*** EXERCISE INPUTS ***

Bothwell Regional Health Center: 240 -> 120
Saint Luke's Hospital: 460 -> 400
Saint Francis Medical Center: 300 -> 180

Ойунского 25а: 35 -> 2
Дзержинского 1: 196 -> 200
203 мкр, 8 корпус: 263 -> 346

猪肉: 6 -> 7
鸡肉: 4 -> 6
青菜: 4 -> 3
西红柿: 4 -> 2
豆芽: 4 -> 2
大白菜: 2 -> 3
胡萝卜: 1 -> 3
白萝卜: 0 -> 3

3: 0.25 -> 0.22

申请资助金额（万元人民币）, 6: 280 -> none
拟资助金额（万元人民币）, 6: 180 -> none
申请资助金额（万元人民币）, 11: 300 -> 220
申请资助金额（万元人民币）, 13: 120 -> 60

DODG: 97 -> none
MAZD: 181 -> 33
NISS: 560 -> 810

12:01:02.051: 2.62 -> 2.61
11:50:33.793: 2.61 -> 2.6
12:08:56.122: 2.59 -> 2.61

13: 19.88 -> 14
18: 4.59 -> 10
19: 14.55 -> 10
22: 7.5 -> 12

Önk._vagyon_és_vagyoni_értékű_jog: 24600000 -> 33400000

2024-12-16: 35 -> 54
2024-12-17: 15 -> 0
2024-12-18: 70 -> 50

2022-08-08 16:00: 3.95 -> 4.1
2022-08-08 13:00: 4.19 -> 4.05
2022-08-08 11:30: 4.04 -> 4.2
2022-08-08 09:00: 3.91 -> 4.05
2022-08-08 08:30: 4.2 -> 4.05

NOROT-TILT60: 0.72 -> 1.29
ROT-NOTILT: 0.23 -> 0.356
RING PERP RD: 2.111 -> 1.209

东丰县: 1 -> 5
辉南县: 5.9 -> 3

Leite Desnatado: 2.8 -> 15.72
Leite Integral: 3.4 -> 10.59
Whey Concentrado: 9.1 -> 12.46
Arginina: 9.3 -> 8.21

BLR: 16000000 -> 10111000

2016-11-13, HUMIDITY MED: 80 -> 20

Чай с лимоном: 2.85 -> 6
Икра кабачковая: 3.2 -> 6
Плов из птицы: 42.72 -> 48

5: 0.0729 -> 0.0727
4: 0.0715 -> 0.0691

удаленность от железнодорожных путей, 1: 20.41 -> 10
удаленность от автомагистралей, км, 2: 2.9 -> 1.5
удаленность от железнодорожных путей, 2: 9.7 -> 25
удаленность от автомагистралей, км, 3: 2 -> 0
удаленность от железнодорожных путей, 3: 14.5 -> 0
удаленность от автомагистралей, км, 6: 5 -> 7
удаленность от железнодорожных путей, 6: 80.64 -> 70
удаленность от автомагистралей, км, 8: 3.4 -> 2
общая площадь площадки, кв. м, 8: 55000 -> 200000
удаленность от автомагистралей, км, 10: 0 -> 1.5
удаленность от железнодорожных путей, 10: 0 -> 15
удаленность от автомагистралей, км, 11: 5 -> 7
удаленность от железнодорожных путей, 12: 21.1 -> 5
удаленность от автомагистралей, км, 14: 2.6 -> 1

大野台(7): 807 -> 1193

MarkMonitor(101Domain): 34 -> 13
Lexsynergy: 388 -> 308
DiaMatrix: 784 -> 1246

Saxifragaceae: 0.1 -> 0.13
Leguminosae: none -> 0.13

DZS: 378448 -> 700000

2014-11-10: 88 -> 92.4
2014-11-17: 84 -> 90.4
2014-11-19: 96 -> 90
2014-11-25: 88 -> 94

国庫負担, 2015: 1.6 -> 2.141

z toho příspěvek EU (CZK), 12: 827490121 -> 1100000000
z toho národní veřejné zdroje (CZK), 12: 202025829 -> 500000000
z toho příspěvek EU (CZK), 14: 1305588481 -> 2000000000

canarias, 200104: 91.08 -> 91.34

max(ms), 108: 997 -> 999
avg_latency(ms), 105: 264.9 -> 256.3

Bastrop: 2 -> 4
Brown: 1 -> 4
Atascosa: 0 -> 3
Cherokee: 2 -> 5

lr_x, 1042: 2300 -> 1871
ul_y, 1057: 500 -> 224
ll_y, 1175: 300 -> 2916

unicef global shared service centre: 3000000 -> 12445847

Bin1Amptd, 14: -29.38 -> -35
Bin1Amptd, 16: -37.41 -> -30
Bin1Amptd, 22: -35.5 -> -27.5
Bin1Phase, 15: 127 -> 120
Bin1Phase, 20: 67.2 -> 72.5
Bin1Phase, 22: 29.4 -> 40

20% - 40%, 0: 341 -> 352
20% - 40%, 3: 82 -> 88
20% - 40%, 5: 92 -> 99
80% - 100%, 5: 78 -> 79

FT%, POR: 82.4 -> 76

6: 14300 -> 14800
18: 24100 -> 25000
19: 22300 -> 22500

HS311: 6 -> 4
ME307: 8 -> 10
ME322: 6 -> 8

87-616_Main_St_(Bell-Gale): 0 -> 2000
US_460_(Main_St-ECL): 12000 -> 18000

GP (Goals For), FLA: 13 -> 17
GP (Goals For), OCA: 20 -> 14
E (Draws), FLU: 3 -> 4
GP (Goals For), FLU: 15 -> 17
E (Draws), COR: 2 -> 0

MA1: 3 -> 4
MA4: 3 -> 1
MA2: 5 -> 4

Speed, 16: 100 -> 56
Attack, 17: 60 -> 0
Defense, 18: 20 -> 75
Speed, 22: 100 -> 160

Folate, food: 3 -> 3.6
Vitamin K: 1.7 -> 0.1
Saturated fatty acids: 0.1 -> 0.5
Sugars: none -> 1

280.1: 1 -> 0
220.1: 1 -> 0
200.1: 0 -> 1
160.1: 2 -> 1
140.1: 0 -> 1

***

Report, for the data above, every line in which the string "железнодорожных" appears.

удаленность от железнодорожных путей, 1: 20.41 -> 10
удаленность от железнодорожных путей, 2: 9.7 -> 25
удаленность от железнодорожных путей, 3: 14.5 -> 0
удаленность от железнодорожных путей, 6: 80.64 -> 70
удаленность от железнодорожных путей, 10: 0 -> 15
удаленность от железнодорожных путей, 12: 21.1 -> 5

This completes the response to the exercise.